Over more than fifteen years, through my research, writing and teaching, I have reinvigorated and redefined the field of museum ethics globally. In my work as Assistant Professor of Museum Studies/Founding Director of the Institute of Museum Ethics at Seton Hall University, South Orange, New Jersey (2005-2010), subsequently as Assistant and Associate Professor in the School of Museum Studies at the University of Leicester, UK (2010-2019) and now as an independent scholar and consultant, I have established a robust research trajectory analyzing ethics topics from museum transparency to curatorial self-censorship to artists’ interventions as drivers for ethical change. To support this research, conducted internationally, in the US, UK, Europe, mainland China and Hong Kong, I have received grants from the Institute for Museum and Library Services (US), the Arts and Humanities Research Council (UK) and the British Academy. In 2018 I was a Senior Research Fellow at Fudan University in Shanghai. I have been first supervisor to 14 Ph.D. students (six completed), many of whom have developed innovative museum ethics research of their own.

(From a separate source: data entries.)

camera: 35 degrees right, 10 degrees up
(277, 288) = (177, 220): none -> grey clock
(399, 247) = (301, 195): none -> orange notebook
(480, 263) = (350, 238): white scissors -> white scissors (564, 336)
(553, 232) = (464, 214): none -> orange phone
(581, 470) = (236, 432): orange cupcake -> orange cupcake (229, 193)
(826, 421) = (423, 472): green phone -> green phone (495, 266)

I work collaboratively with museums and museum studies researchers on pressing ethical issues. I have done ethics consulting with institutions from the National September 11 Memorial Museum—on collections policy—to the Royal Air Force Museum—on sponsorship. I have advised on the development of an ethics vision statement and ethical practice for a seven-year Concordia University-based international research project, Thinking Through the Museum, funded by the Canadian Social Sciences and Humanities Research Council. I have also led ethics workshops and seminars for practitioners worldwide, including the National Trust (UK), Glasgow Museums, Shanghai Museum, Siao-Long Cultural Park (Taiwan), the Association of Danish Museums and the Norwegian Museums Association, among others. I have served on advisory boards for the UK’s National Holocaust Centre and Museum and EU-funded research project Transmitting Contentious Cultural Heritage with the Arts: From Intervention to Co-Production. Further, as a member of the UK Museums Association Ethics Committee from 2014-2019, I directly impacted their approach; I led on the 2015 rewriting of the ethics code which shapes professional practice across the United Kingdom. From 2019 through 2020 I sat on the Leadership Team of the Museum Studies Network at the American Alliance of Museums as well as AAM’s Editorial Review Team.

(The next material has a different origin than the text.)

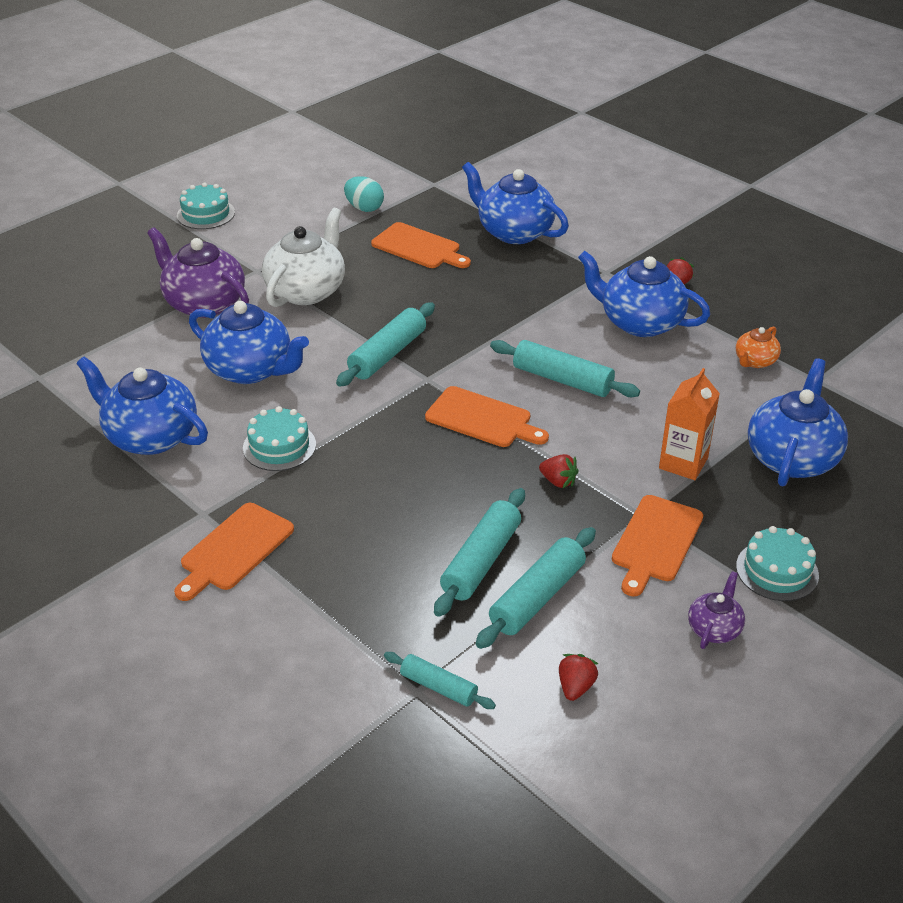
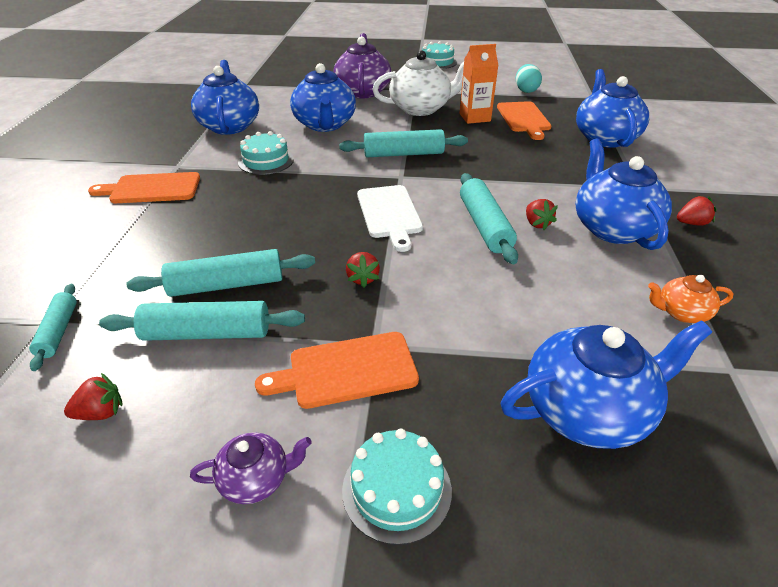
camera: 50 degrees right, 0 degrees up
(482, 419) = (389, 214): orange cutting board -> white cutting board
(591, 352) = (537, 223): none -> red strawberry
(683, 463) = (475, 336): orange carton -> orange carton (474, 117)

I have outstanding project management skills, as reflected both by my major research projects and by my administrative roles, including, at the School of Museum Studies at Leicester, Deputy Head of School, Academic Director of the School and Chair, Diversity, Equality and Inclusion Working Group.

Earlier in my career, I taught art history at Bowdoin College in Maine and at Central Washington University in Washington State. I also curated exhibitions for university museums and galleries. I received my Ph.D. in Art History from the University of Pittsburgh and was awarded a pre-doctoral fellowship from the Smithsonian American Art Museum. In 2017 I returned to the University of Pittsburgh to give the annual Distinguished Alumni lecture for the Department of the History of Art and Architecture.